= DATA IN THIS EXERCISE =
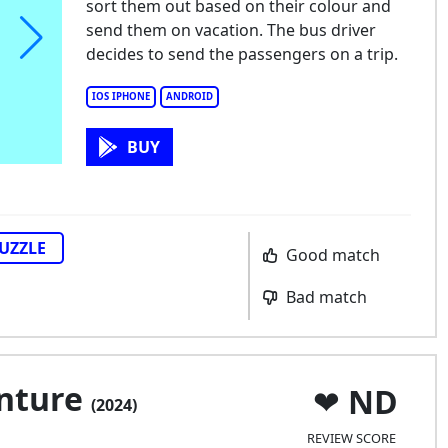
sort them out based on their colour and
send them on vacation. The bus driver
decides to send the passengers on a trip.
IOS IPHONE
ANDROID
BUY
UZZLE
Good match
Bad match
enture
ND
(2024)
REVIEW SCORE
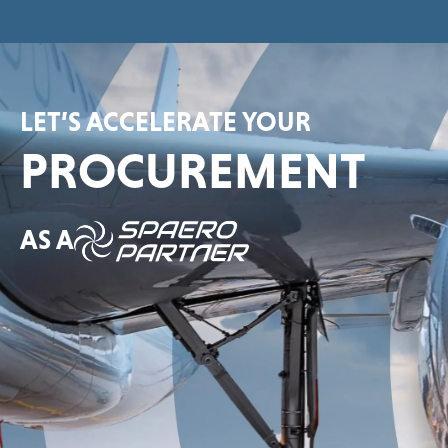
LET’S ACCELERATE YOUR
PROCUREMENT
AS A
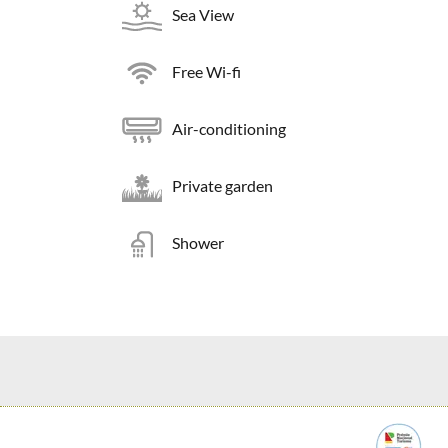
Sea View
Free Wi-fi
Air-conditioning
Private garden
Shower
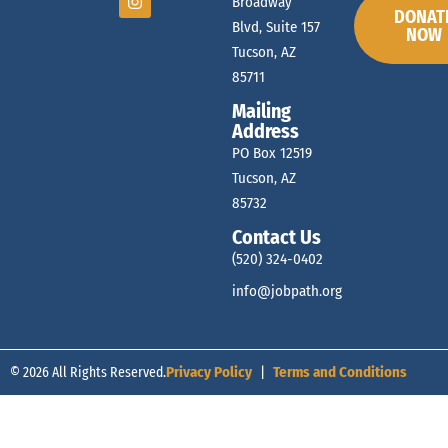
d
Broadway
DONAT
Blvd, Suite 157
NOW
t
Tucson, AZ
V
85711
s
Mailing
i
Address
PO Box 12519
Tucson, AZ
e
85732
Contact Us
w
(520) 324-0402
info@jobpath.org
s
© 2026 All Rights Reserved.
Privacy Policy
|
Terms and Conditions
N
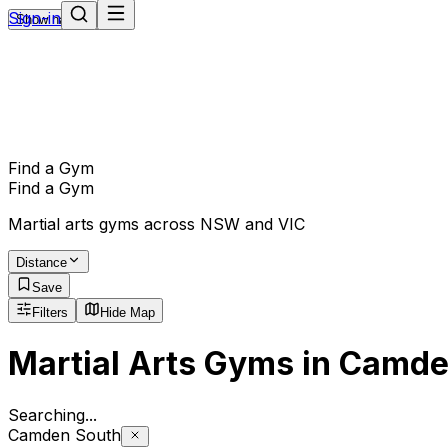
Sign-in
Show navigation
Find a Gym
Find a Gym
Martial arts gyms across NSW and VIC
Distance
Save
Filters
Hide Map
Martial Arts Gyms in Camde
Searching
.
Camden South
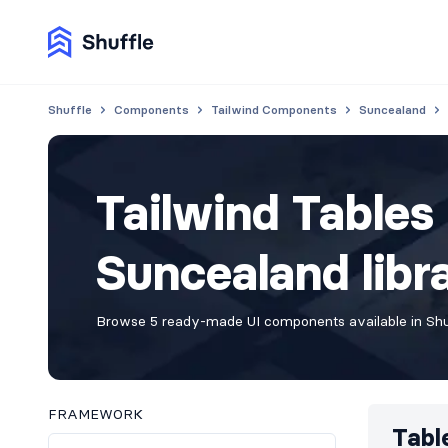
Shuffle
Components
Tailwind Components
Suncealand
Tailwind Table
Suncealand libr
Browse 5 ready-made UI components available in Shuf
FRAMEWORK
Tabl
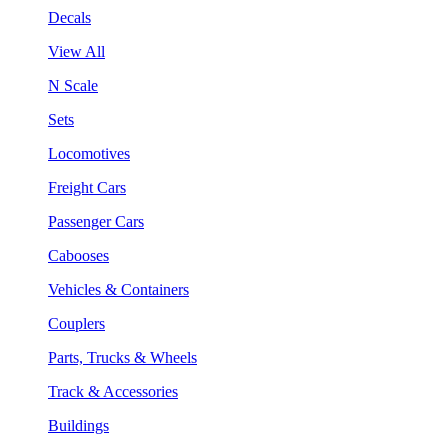
Decals
View All
N Scale
Sets
Locomotives
Freight Cars
Passenger Cars
Cabooses
Vehicles & Containers
Couplers
Parts, Trucks & Wheels
Track & Accessories
Buildings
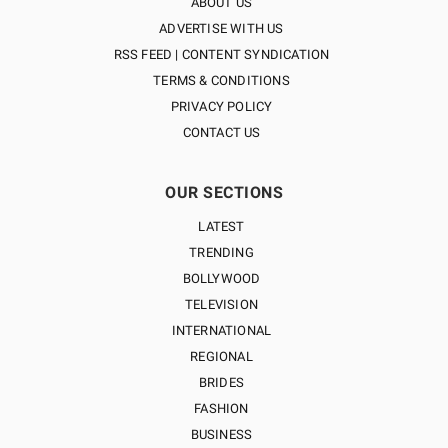
ABOUT US
ADVERTISE WITH US
RSS FEED | CONTENT SYNDICATION
TERMS & CONDITIONS
PRIVACY POLICY
CONTACT US
OUR SECTIONS
LATEST
TRENDING
BOLLYWOOD
TELEVISION
INTERNATIONAL
REGIONAL
BRIDES
FASHION
BUSINESS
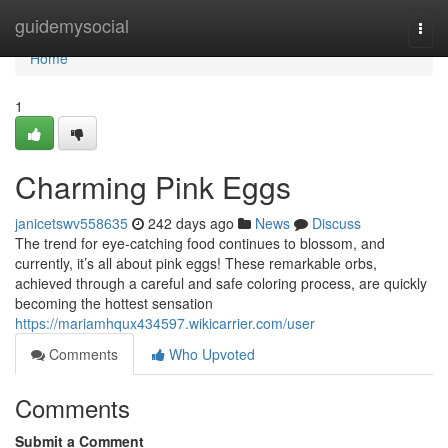
Home
guidemysocial
Togg
navi
Home
1
Charming Pink Eggs
janicetswv558635
242 days ago
News
Discuss
The trend for eye-catching food continues to blossom, and
currently, it’s all about pink eggs! These remarkable orbs,
achieved through a careful and safe coloring process, are quickly
becoming the hottest sensation
https://mariamhqux434597.wikicarrier.com/user
Comments
Who Upvoted
Comments
Submit a Comment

= WHAT TO WORK ON =
Copy the items word for word, from the line containing "LET’S ACCELERATE YOUR" through the line containing "Camden South", leaving out the picture markers.

= FINAL ANSWER =
LET’S ACCELERATE YOUR
PROCUREMENT
AS A
Sea View
Free Wi-fi
Air-conditioning
Private garden
Shower
d
Broadway
DONAT
Blvd, Suite 157
NOW
t
Tucson, AZ
V
85711
s
Mailing
i
Address
PO Box 12519
Tucson, AZ
e
85732
Contact Us
w
(520) 324-0402
info@jobpath.org
s
© 2026 All Rights Reserved.
Privacy Policy
|
Terms and Conditions
N
Sign-in
Show navigation
Find a Gym
Find a Gym
Martial arts gyms across NSW and VIC
Distance
Save
Filters
Hide Map
Martial Arts Gyms in Camde
Searching
.
Camden South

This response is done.